Hacker News new | ask | show | jobs
by kaihong_deng 101 days ago
Really interesting writeup. What stood out to me most was the shift from the earlier node execution path to the streamed path. The benchmark gap between execute_r_nodes and execute_stream is huge, and the latter getting relatively close to the handwritten C++ baseline is the part I keep thinking about.

After building this, where do you think most compiler complexity actually comes from? My impression from your post is that a lot of the “millions of lines” are not from the core syntax-to-execution path itself, but from language surface area, tooling, diagnostics, optimization passes, and long-tail ecosystem baggage.

1 comments

The streaming (essentially a JIT) was actually from the early architecture three weeks ago. Though I'm glad you've read even the first post. On the current architecture performance hasn't been a target yet, though the core hasn't changed, I could build a MIX that streams and it would reach the same benchmark.

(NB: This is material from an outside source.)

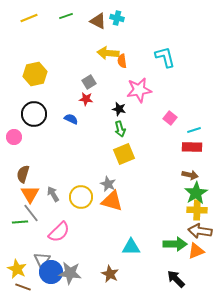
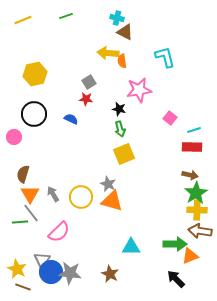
yellow line at (29, 18): moved 6 px left, 2 px down
brown triangle at (98, 21): moved 27 px right, 11 px down
orange triangle at (196, 251): moved 6 px left, 5 px down
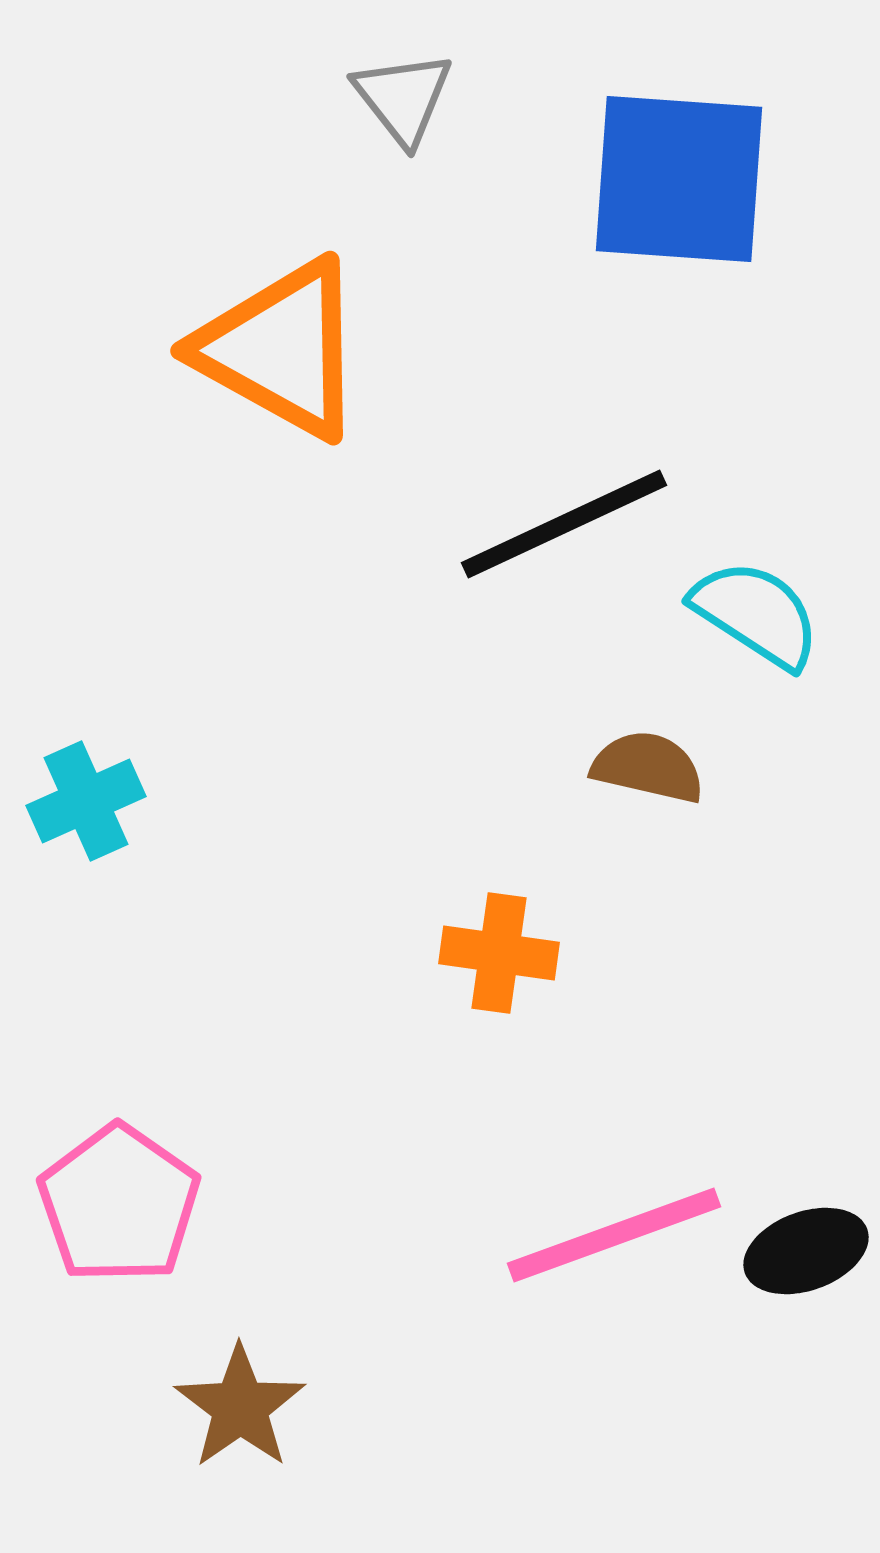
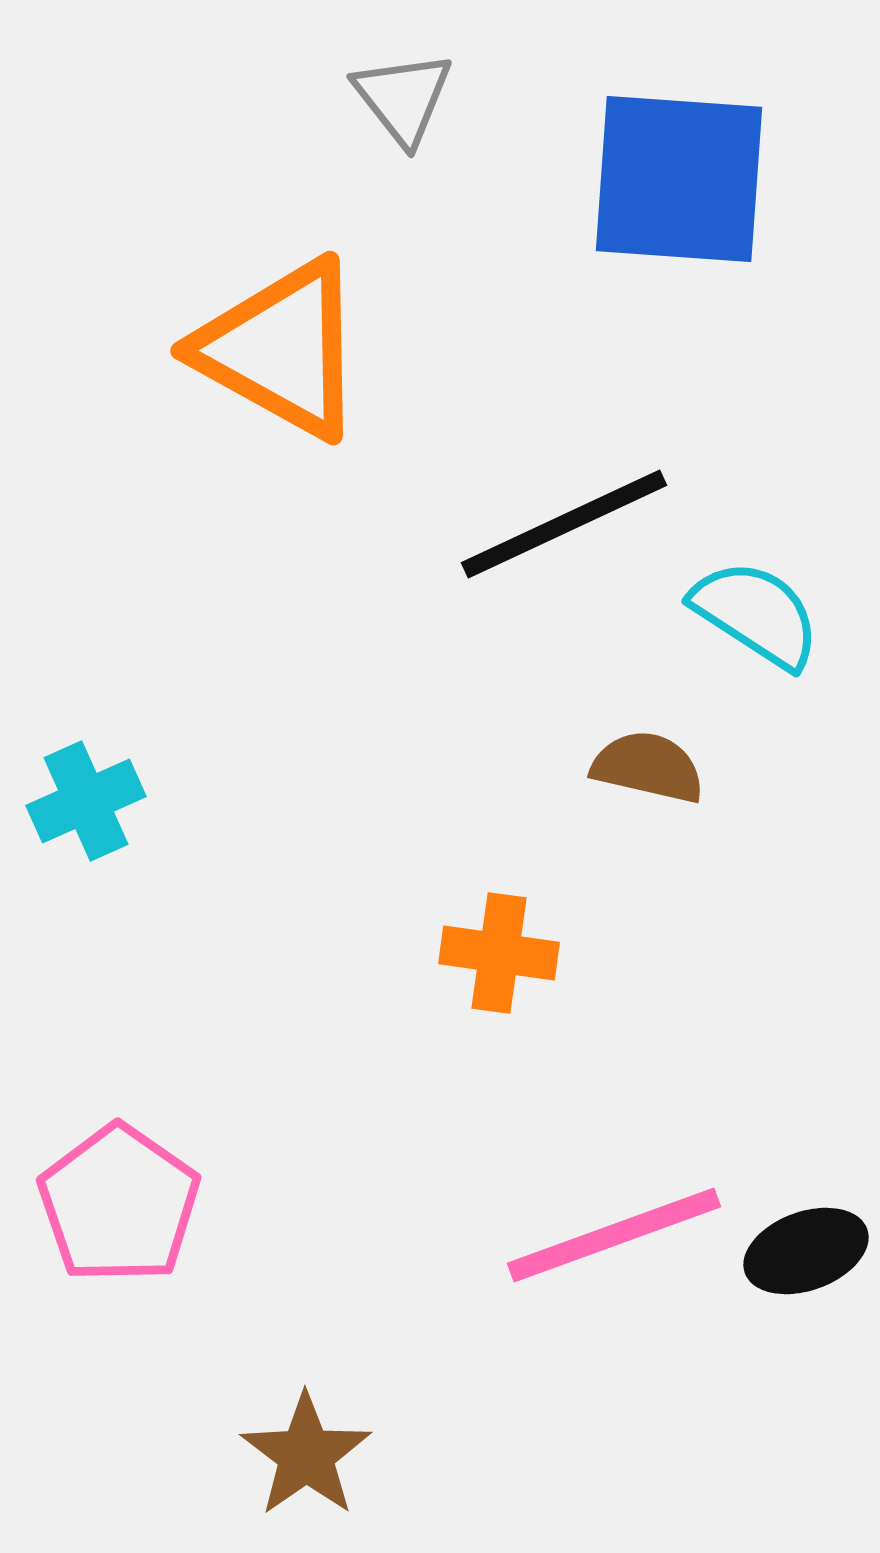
brown star: moved 66 px right, 48 px down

And I love the question. A lot of the complexity is coming from the management of seams, places where we have to go from one representation of information to another. The tooling, diagnostics, and optimization passes are as large as they are precisely because of these seams. Consider a liveness pass in LLVM, which spends a lot of time reconstructing information thrown away by the compiler so it could emit SSA. In GDSL, a liveness pass is simply handlers in the e_stage, in the example I snuck into GDSL-C print statements stamp liveness tokens onto their children via qualifiers and at assignment nodes, those without such tokens are killed. I can do the logic in a straightforward manner because we have all the information to work with, no seams, no SSA to derive scopes from, thus why a subset of it fits in 80 lines instead of 80,000.